Check the records below line by line, and report how many lines include the string "Topics". No other words are needed.

::::::

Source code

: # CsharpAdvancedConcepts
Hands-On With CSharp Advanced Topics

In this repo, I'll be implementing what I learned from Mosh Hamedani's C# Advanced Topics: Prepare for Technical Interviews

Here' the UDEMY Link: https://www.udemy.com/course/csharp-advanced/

::::::

- Task answer: 2